Try it
Word for word, copy all of the entries.

[Indoor scene change data]

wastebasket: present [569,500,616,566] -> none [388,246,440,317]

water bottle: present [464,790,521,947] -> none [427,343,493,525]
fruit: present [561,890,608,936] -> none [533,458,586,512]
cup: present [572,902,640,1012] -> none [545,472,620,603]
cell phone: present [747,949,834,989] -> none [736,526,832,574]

Solution to this problem
wastebasket: present [569,500,616,566] -> none [388,246,440,317]

water bottle: present [464,790,521,947] -> none [427,343,493,525]
fruit: present [561,890,608,936] -> none [533,458,586,512]
cup: present [572,902,640,1012] -> none [545,472,620,603]
cell phone: present [747,949,834,989] -> none [736,526,832,574]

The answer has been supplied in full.